Can LLMs Follow Simple Rules?
- URL: http://arxiv.org/abs/2311.04235v3
- Date: Fri, 8 Mar 2024 17:04:49 GMT
- Title: Can LLMs Follow Simple Rules?
- Authors: Norman Mu, Sarah Chen, Zifan Wang, Sizhe Chen, David Karamardian,
Lulwa Aljeraisy, Basel Alomair, Dan Hendrycks, David Wagner
- Abstract summary: Rule-following Language Evaluation Scenarios (RuLES) is a framework for measuring rule-following ability in Large Language Models.
RuLES consists of 14 simple text scenarios in which the model is instructed to obey various rules while interacting with the user.
We show that almost all current models struggle to follow scenario rules, even on straightforward test cases.
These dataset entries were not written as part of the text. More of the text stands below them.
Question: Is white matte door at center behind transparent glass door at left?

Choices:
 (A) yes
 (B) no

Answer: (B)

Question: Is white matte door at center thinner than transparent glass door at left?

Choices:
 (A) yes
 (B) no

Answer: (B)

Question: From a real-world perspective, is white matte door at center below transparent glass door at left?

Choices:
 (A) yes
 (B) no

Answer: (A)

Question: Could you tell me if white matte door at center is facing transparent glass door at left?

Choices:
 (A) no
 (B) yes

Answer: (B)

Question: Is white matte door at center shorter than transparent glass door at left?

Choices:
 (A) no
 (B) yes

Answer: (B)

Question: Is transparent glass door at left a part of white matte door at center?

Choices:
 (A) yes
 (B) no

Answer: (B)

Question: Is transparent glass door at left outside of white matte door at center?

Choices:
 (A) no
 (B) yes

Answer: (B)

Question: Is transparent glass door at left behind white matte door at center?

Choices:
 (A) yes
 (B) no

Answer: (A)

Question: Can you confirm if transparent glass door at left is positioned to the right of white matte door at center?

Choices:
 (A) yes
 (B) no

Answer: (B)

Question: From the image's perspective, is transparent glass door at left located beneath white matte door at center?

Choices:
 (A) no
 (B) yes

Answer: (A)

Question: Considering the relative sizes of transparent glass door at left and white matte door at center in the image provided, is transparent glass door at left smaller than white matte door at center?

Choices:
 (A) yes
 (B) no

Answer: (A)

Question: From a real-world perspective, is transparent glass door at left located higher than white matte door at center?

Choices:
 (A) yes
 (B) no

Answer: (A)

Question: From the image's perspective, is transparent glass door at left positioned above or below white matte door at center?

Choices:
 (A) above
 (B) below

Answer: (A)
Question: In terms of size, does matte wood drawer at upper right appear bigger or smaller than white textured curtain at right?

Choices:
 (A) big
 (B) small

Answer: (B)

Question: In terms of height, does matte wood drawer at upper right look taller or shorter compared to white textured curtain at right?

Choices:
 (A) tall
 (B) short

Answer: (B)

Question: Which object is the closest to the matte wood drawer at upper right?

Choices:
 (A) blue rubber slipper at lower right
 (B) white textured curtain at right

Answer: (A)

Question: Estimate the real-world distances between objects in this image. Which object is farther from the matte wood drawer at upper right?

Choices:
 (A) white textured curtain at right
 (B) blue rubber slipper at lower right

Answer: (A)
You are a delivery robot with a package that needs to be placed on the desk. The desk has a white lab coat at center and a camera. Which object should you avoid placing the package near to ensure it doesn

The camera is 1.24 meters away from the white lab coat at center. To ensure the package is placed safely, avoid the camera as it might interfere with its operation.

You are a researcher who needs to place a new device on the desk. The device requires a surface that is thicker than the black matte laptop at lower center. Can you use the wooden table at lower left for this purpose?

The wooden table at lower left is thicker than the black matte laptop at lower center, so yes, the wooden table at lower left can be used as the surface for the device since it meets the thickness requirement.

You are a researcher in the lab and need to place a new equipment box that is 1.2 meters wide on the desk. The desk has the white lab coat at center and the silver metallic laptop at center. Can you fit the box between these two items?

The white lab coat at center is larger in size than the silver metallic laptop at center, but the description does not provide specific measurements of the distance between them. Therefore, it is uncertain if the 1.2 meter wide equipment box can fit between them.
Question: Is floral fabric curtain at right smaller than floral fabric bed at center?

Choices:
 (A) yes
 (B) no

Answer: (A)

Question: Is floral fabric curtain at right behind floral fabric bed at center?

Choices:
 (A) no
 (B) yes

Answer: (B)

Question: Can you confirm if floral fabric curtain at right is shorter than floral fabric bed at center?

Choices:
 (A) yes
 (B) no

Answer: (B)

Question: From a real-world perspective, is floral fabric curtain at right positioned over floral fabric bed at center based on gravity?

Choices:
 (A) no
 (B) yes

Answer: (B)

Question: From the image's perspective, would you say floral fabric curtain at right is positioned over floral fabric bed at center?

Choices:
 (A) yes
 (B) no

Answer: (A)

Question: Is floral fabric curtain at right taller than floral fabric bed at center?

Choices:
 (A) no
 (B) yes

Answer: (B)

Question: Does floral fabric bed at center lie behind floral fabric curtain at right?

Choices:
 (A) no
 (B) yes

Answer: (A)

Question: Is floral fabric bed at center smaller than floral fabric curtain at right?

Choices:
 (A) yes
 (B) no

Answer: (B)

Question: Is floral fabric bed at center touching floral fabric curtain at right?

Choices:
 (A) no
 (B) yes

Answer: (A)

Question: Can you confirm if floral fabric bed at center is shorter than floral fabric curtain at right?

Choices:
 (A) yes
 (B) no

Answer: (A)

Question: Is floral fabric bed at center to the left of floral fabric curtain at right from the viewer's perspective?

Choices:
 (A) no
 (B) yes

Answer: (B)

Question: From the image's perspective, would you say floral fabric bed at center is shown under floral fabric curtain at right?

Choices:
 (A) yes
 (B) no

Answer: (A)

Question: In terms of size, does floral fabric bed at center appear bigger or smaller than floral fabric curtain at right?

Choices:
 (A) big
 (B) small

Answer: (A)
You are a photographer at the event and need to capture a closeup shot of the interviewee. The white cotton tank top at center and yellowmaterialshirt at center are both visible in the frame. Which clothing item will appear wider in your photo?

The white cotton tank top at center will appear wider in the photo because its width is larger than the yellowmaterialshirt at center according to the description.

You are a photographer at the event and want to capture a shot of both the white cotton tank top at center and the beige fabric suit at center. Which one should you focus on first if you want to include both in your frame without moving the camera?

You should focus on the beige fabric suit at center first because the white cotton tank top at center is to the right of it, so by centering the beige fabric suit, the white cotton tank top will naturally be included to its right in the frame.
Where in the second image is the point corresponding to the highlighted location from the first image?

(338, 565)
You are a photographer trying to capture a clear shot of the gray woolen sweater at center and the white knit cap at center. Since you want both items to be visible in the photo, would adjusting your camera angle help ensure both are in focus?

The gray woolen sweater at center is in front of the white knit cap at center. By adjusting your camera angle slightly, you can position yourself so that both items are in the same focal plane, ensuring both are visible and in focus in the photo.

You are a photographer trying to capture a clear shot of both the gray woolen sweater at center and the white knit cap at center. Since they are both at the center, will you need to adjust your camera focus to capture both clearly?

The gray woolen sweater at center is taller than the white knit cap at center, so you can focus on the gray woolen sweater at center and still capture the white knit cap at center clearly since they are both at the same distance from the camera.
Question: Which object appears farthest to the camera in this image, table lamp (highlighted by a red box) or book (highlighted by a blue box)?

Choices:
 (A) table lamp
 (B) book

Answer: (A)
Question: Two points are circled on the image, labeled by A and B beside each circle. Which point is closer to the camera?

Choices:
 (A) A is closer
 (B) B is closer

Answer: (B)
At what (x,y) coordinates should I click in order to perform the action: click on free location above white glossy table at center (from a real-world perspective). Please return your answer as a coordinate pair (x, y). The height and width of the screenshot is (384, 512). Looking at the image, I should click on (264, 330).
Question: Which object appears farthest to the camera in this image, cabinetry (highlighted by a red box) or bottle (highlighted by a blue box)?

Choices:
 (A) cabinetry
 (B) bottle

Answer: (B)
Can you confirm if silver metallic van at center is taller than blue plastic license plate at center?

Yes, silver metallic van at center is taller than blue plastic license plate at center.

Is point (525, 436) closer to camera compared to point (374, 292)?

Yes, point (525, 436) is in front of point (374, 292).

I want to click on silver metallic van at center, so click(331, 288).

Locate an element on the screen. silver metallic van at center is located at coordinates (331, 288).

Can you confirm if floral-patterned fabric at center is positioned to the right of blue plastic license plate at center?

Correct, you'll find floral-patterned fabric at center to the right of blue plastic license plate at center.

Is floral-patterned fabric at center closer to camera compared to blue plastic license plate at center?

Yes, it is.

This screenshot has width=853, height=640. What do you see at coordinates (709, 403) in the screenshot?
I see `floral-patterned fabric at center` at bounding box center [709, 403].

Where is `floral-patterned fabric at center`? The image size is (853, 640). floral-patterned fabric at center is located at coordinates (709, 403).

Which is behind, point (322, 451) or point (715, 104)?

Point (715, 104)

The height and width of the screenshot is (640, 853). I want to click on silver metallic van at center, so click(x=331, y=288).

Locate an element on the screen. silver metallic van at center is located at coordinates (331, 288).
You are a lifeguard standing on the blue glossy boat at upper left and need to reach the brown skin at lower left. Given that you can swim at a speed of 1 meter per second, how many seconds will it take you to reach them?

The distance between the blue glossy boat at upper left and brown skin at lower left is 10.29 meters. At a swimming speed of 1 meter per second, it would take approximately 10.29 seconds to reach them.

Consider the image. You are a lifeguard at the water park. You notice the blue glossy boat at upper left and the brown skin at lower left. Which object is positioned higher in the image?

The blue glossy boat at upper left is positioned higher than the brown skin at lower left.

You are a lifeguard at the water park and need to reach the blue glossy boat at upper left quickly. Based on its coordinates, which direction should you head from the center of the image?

- Score: 28.73820874333199
- License: http://creativecommons.org/licenses/by/4.0/
- Abstract: As Large Language Models (LLMs) are deployed with increasing real-world
responsibilities, it is important to be able to specify and constrain the
behavior of these systems in a reliable manner. Model developers may wish to
set explicit rules for the model, such as "do not generate abusive content",
but these may be circumvented by jailbreaking techniques. Existing evaluations
of adversarial attacks and defenses on LLMs generally require either expensive
manual review or unreliable heuristic checks. To address this issue, we propose
Rule-following Language Evaluation Scenarios (RuLES), a programmatic framework
for measuring rule-following ability in LLMs. RuLES consists of 14 simple text
scenarios in which the model is instructed to obey various rules while
interacting with the user. Each scenario has a programmatic evaluation function
to determine whether the model has broken any rules in a conversation. Our
evaluations of proprietary and open models show that almost all current models
struggle to follow scenario rules, even on straightforward test cases. We also
demonstrate that simple optimization attacks suffice to significantly increase
failure rates on test cases. We conclude by exploring two potential avenues for
improvement: test-time steering and supervised fine-tuning.